Importance of the Cauchy condition.

Intrinsic convergence test. Cauchy’s condition uses only the terms of the sequence — no prior knowledge of the limit. This allows us to establish convergence even when the limit is unknown.
Completeness of $\mathbb{R}$ . The converse (every Cauchy sequence in $\mathbb{R}$ converges) is the completeness of $\mathbb{R}$ . Together:

$\text{a real sequence converges} \iff \text{it is Cauchy.}$

$\mathbb{Q}$ is not complete. The decimal truncations of $\sqrt{2}$ form a Cauchy sequence in $\mathbb{Q}$ but converge to an irrational; completeness is a special feature of $\mathbb{R}$ .
Foundational role.

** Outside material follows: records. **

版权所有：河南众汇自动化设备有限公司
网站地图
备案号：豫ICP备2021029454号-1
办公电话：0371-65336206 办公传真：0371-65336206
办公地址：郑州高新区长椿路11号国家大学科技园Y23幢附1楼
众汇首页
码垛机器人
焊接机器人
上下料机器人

Completeness underlies convergence of series (Cauchy series test), uniform convergence, Cantor’s construction of $\mathbb{R}$ from $\mathbb{Q}$ , the Banach fixed-point theorem, and the general theory of Banach spaces.

$\boxed{\text{Real sequence converges} \iff \text{Cauchy} \quad (\text{completeness of } \mathbb{R}).}$

Common Traps

Use $\varepsilon/2$ (not $\varepsilon$ ) in the triangle inequality step; otherwise the bound gives $2\varepsilon$ and a separate $\varepsilon \mapsto \varepsilon/2$ substitution is needed.
The importance section must include completeness and a $\mathbb{Q}$ -counterexample for full marks; omitting it loses the third of the answer.

Marks-Aware Writing

10-mark answer (cauchy-contraction): Four steps — geometric iteration, telescoping bound, send to zero, $\varepsilon$ - $N$ conclusion. Each step needs one or two lines of algebra. Handle $D=0$ in one sentence.

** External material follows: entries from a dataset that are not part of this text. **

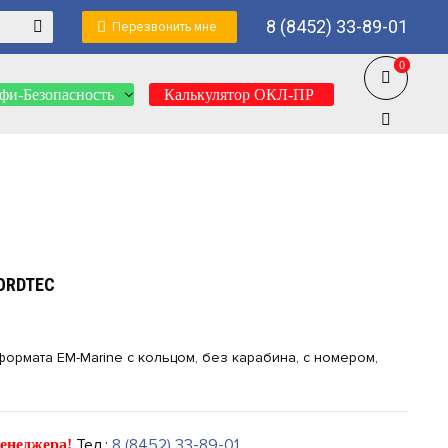
8 (8452) 33-89-01
Перезвонить мне
0
0
фи-Безопасность
Калькулятор ОКЛ-ПР
ORDTEC
ормата EM-Marine с кольцом, без карабина, с номером,
Тел.:
8 (8452) 33-89-01
енеджера!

15-mark answer (cauchy-criterion): State Cauchy’s principle first (2 lines), establish $k! \ge 2^{k-1}$ by induction (4 lines), bound $|f_m - f_n| < 1/2^{n-1}$ (3 lines), choose $N$ and close (3 lines).

15-mark answer (cauchy-convergent-proof): Three sections of roughly equal length — definition (3 lines), theorem + proof (5 lines), importance (6–8 lines covering at least 3 points). The importance section carries roughly a third of the marks.

Practice Set

2020-P2-Q1c (10 m) — — Hint: iterate $d_n \le \alpha d_{n-1}$ to $d_n \le \alpha^{n-1}D$ ; the final bound on $|a_m - a_n|$ must be free of $m$ .
2024-P2-Q2a (15 m) — — Hint: use $k! \ge 2^{k-1}$ to reduce to a geometric tail; state Cauchy’s principle first.
2025-P2-Q2a (15 m) — — Hint: three-part structure — definition, $\varepsilon/2$ proof, importance with at least three enumerated points.